Confinement à 2 vitesses

Fête clandestine au ministère de l’ESR. Le cabinet de Vidal dénonce "une société de délation"

En pleine polémique sur les fêtes clandestines, la vidéo d'une soirée au ministère de l'enseignement supérieur a mis de l'huile sur le feu quant au sentiment d'un confinement à deux vitesses. Le cabinet de Frédérique Vidal a réagi en dénonçant "une société de délation".

jeudi 8 avril

Crédit photo : AFP

Plus c’est gros, plus ça passe.

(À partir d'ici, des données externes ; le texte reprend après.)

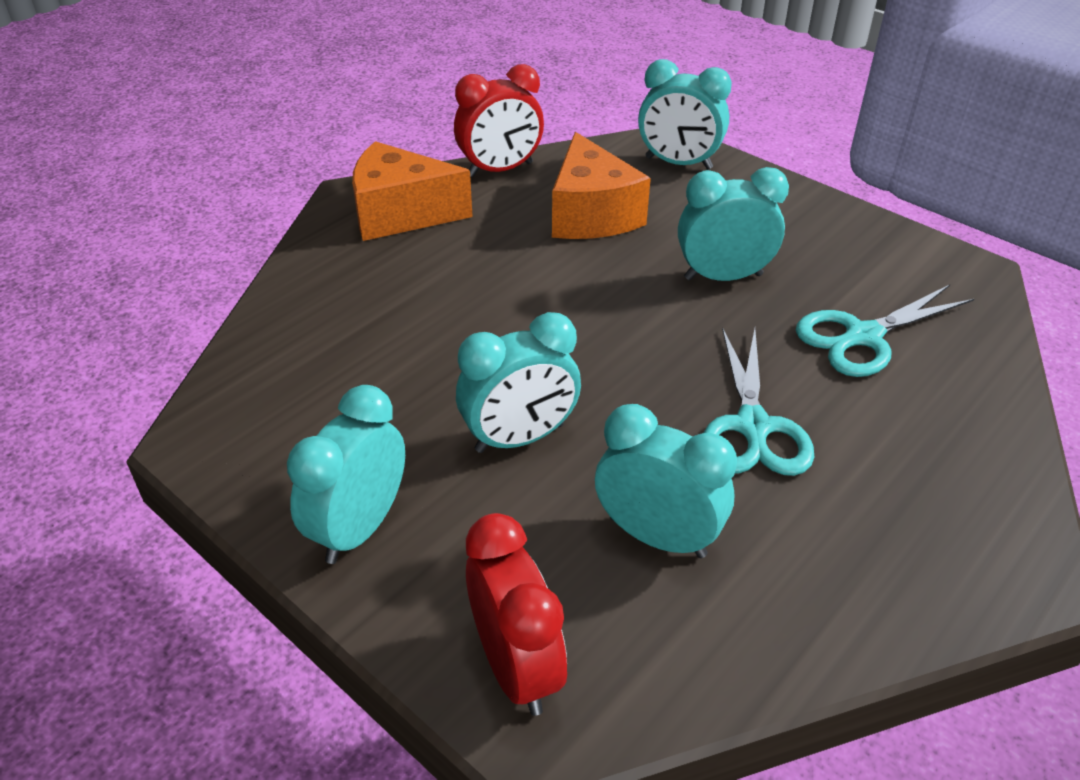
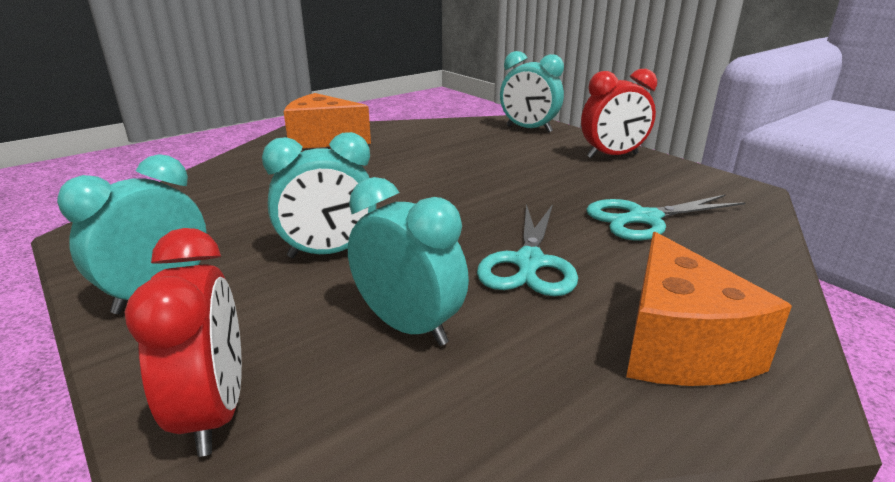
camera: 10 degrees right, 15 degrees down
(500, 170) = (403, 126): red clock -> red clock (612, 156)
(591, 214) = (455, 147): orange cheese -> orange cheese (679, 345)
(723, 277) = (539, 180): turquoise clock -> none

C’est ce que semble s’être dit le cabinet de la Ministre de l’Enseignement supérieur, où l’on tente de retourner la situation en dénonçant une "société de délation". La délation en cause ? Une vidéo postée sur Twitter et témoignant d’une fête clandestine ayant eu lieu en janvier…au ministère de l’Enseignement supérieur. 

De quoi agacer au plus haut point, surtout dans le contexte des révélations de la chaîne M6 sur les soirées clandestines de luxe organisées par Jean-Pierre Chalençon. De fait, les journalistes soupçonnent la participation de certains ministres à ces avènements, et Marlène Schiappa admettait même sur le plateau de France Info que Gabriel Attal y avait été invité. Autrement dit, le gouvernement avait une parfaite connaissance de ces dîners, auxquels certains auraient même été conviés. 

Ainsi, la révélation dans la foulée d’une soirée dans les locaux du ministère de l’Enseignement supérieur tend à resserrer l’étau autour d’un exécutif qui tout en essayant de montrer patte blanche, semble bel et bien impliqué dans un système de fêtes clandestines de luxe où évoluent les plus hautes sphères de la bourgeoisie et de l’État. 

Dans ce cadre, la défense du cabinet de Vidal cherchant à dénoncer une société de délation est à la fois scandaleux et inquiétant. Scandaleux car il a pour objectif d’inverser la charge de la culpabilité en innocentant les collaborateurs qui sont dans une situation d’irrégularité en pleine pandémie. Inquiétant car il revient à qualifier un tweet relevant de la liberté d’expression de tweet délateur qui n’aurait pas lieu d’être. 

De toute évidence, au gouvernement, on souhaite étouffer la polémique en optant pour un ton provocateur, d’autant plus scandaleux que cela fait des mois que les étudiants sont pointés du doigt comme principaux responsables de la pandémie du fait de leurs "soirées étudiantes". Dans la même veine, la ministre avait justifié le maintien de la fermeture des universités par le fait que les étudiants risqueraient de se ruer sur les bonbons abandonnés sur les tables de la cafétéria. Une politique de responsabilisation individuelle et d’infantilisation, en totale contradiction avec la tranquillité avec laquelle le ministère justifie aujourd’hui que des collaborateurs fassent la fête ensemble sans mesures de protection alors que le pays subit les débuts d’une troisième vague. 

"C’est un moment de détente en marge d’une semaine de travail, il n’y a pas lieu de monter ça en épingle" précise le cabinet de la ministre, avant de souligner que ses collaborateurs "bossent 16 h/jour, 7 jours sur 7". Une explication méprisante vis-à-vis de la population qui trime depuis un an et ne peut bénéficier d’aucun loisir ou moment de vie sociale à cause de la gestion purement répressive de la crise sanitaire par le gouvernement. 

Une énième preuve d’un confinement à deux vitesses, où la haute bourgeoisie et le gouvernement vivent dans des 200m2 et se détendent dans des soirées clandestines pendant que les classes populaires se voient réprimer lorsqu’elles portent leur masque sous le nez ou qu’elles profitent du soleil sur les quais.